§ **CONSIGNES DE TRAVAIL**: Modifiez les lignes des données en partant de celle qui contient « scientific name: Leucospora multifida » et en allant jusqu'à celle qui contient « genus: Viburnum », toutes deux comprises. Remplacez « phylum » par « division » sans rien changer d'autre, puis redonnez uniquement ces lignes.

§ **DONNÉES FOURNIES**:
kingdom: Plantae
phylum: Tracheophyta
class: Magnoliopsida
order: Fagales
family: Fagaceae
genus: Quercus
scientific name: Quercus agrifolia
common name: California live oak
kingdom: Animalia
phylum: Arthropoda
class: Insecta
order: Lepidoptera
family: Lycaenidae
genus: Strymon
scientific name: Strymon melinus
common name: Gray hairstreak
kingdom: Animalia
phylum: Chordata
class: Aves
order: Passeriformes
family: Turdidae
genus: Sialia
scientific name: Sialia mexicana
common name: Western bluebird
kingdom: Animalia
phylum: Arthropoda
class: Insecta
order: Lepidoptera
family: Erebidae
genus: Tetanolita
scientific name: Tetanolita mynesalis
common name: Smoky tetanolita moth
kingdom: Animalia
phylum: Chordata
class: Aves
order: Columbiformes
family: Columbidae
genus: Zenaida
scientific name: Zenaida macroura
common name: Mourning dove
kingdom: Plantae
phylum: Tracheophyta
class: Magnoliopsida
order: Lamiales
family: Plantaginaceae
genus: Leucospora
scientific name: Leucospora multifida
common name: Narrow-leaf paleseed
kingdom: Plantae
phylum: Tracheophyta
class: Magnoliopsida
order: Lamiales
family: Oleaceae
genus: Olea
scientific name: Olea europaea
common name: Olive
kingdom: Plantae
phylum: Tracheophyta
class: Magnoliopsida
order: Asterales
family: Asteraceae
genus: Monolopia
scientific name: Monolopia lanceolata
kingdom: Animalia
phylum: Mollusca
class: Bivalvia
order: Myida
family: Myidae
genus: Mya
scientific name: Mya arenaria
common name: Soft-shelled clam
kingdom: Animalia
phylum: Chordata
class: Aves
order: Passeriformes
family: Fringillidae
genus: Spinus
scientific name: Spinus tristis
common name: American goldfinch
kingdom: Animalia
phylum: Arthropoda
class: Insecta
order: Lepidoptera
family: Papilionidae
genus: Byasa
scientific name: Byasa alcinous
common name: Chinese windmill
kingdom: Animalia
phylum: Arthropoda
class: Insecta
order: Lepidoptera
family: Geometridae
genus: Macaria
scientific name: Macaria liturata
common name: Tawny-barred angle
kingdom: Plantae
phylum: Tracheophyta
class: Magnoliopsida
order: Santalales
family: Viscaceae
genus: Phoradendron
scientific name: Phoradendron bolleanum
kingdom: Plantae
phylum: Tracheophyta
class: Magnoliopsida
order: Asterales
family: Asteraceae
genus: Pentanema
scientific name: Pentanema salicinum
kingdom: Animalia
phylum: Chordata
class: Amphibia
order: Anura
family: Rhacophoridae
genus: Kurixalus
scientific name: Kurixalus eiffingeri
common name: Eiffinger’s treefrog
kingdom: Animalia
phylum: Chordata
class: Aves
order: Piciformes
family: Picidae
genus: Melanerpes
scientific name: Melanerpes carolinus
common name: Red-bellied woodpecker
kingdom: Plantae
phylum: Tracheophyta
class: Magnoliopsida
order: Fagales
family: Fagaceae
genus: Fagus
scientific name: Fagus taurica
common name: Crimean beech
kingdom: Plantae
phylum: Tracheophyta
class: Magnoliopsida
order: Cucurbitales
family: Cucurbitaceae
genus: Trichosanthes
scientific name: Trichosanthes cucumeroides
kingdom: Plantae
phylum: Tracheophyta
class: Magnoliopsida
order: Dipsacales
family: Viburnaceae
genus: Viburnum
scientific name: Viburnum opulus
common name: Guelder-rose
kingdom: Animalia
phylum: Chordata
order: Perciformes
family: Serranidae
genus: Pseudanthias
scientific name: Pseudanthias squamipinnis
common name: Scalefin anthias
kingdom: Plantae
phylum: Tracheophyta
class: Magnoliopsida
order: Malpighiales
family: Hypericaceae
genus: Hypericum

§ **CORRIGÉ**:
scientific name: Leucospora multifida
common name: Narrow-leaf paleseed
kingdom: Plantae
division: Tracheophyta
class: Magnoliopsida
order: Lamiales
family: Oleaceae
genus: Olea
scientific name: Olea europaea
common name: Olive
kingdom: Plantae
division: Tracheophyta
class: Magnoliopsida
order: Asterales
family: Asteraceae
genus: Monolopia
scientific name: Monolopia lanceolata
kingdom: Animalia
division: Mollusca
class: Bivalvia
order: Myida
family: Myidae
genus: Mya
scientific name: Mya arenaria
common name: Soft-shelled clam
kingdom: Animalia
division: Chordata
class: Aves
order: Passeriformes
family: Fringillidae
genus: Spinus
scientific name: Spinus tristis
common name: American goldfinch
kingdom: Animalia
division: Arthropoda
class: Insecta
order: Lepidoptera
family: Papilionidae
genus: Byasa
scientific name: Byasa alcinous
common name: Chinese windmill
kingdom: Animalia
division: Arthropoda
class: Insecta
order: Lepidoptera
family: Geometridae
genus: Macaria
scientific name: Macaria liturata
common name: Tawny-barred angle
kingdom: Plantae
division: Tracheophyta
class: Magnoliopsida
order: Santalales
family: Viscaceae
genus: Phoradendron
scientific name: Phoradendron bolleanum
kingdom: Plantae
division: Tracheophyta
class: Magnoliopsida
order: Asterales
family: Asteraceae
genus: Pentanema
scientific name: Pentanema salicinum
kingdom: Animalia
division: Chordata
class: Amphibia
order: Anura
family: Rhacophoridae
genus: Kurixalus
scientific name: Kurixalus eiffingeri
common name: Eiffinger’s treefrog
kingdom: Animalia
division: Chordata
class: Aves
order: Piciformes
family: Picidae
genus: Melanerpes
scientific name: Melanerpes carolinus
common name: Red-bellied woodpecker
kingdom: Plantae
division: Tracheophyta
class: Magnoliopsida
order: Fagales
family: Fagaceae
genus: Fagus
scientific name: Fagus taurica
common name: Crimean beech
kingdom: Plantae
division: Tracheophyta
class: Magnoliopsida
order: Cucurbitales
family: Cucurbitaceae
genus: Trichosanthes
scientific name: Trichosanthes cucumeroides
kingdom: Plantae
division: Tracheophyta
class: Magnoliopsida
order: Dipsacales
family: Viburnaceae
genus: Viburnum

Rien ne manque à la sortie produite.